ここで、特定施設とは、(介護付)有料老人ホーム、養護老人ホーム、軽費老人ホームを言います。なお、サービス付き高齢者向け住宅(サ高住)のうち(介護付)有料老人ホームに該当するものも特定施設となります。
特定施設入居者生活介護では、施設で介護サービスの提供を受けながら、居宅サービスとして介護保険の適用が受けられます。
施設での介護サービスが居宅サービスとして介護保険適用となる事例は、これ以外に特別養護老人ホーム(特養)・介護老人保健施設(老健)でのショートステイや地域密着型サービスにおける施設でのサービス提供があります。

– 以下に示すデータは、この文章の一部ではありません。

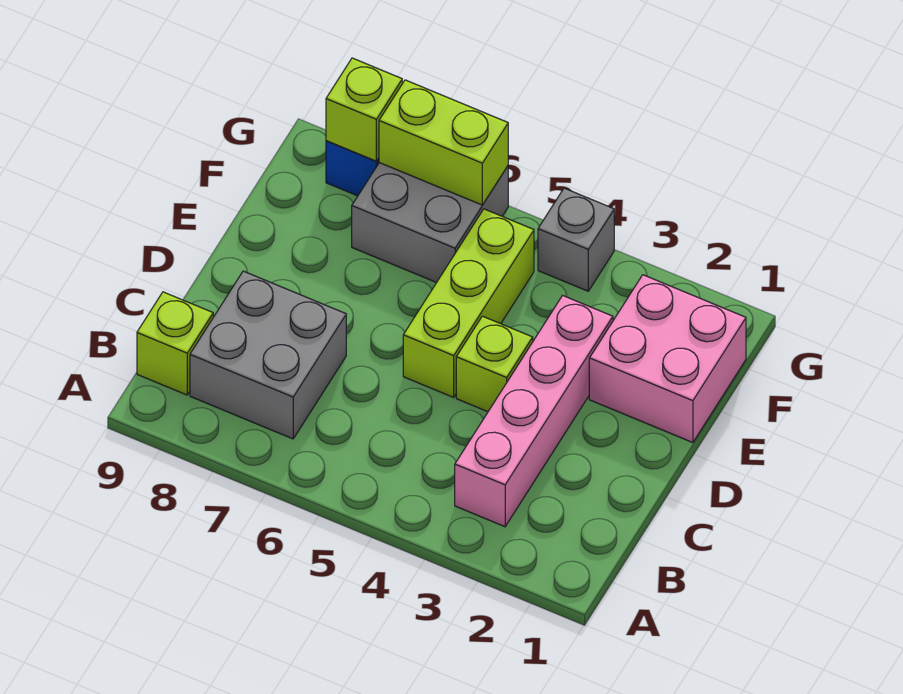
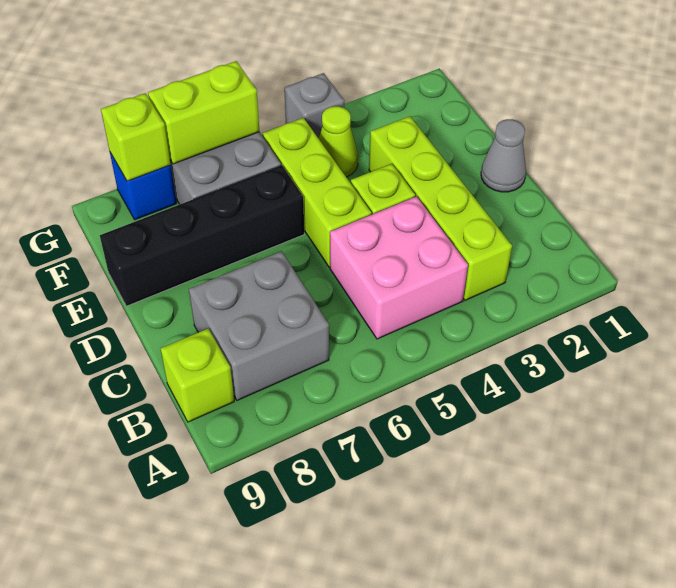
pink brick B3:E3 level 1 -> lime brick B3:E3 level 1
none -> grey cone D1 level 1
pink brick E1:F2 level 1 -> pink brick B4:C5 level 1
none -> black brick E6:E9 level 1
none -> lime cone F4 level 1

(介護付)有料老人ホーム等でのサービス提供は、通常、施設ではなく在宅という取扱になるため、介護保険サービスの提供を受けるためには、外部の通所介護や訪問介護の事業所を利用する必要があります。
しかし、特定施設入居者生活介護の指定を受けた(介護付)有料老人ホーム等では、入浴、排せつ、食事等の介護サービスが包括的に提供されます。
このように特定施設入居者生活介護の指定を受けている施設に入居することで、他の施設のサービス提供を受けることなく、24時間体制で必要な介護を受けることができるというメリットがあります。
また、1日単位での介護サービス費という形で一定額が設定されているため常時介護が必要な利用者にとっては、費用面でのメリットもあります。
特定施設入居者生活介護の介護保険が適用されるのは、特定施設入居者生活介護の指定を受けた施設で要介護1~5の利用者がサービス提供を受ける場合となります。
最後に、養護老人ホームと特別養護老人ホーム(特養)が出てきましたが、言葉は似ていてもその対象・目的等は全く違うため、参考までに以下で詳述します。
養護老人ホームは、生活環境や経済的に困窮した高齢者を養護して社会復帰させる施設で、介護からは自立した状態にある高齢者が対象となっており、市町村が対象者の調査を行って入居を決定します。
特別養護老人ホーム(特養)は、中程度以上の要介護者に介護を提供する施設で、原則として要介護3以上の高齢者が対象となっており、要介護者自身や介護者などの意思で入居を決定します。
特別養護老人ホーム(特養)は介護保険サービス(主に施設サービス)として認められていますが、養護老人ホームは介護や看護を目的とした施設ではなく施設が契約する外部の介護サービス提供事業者により介護保険サービス(居宅サービス)が提供されることになります。
特別養護老人ホーム(特養)への入居が待機待ちであるという現状を考慮し、要介護者にとって(介護付)有料老人ホームでも包括的な介護保険サービスが受けられる特定施設入居者生活介護という制度はありがたいですね!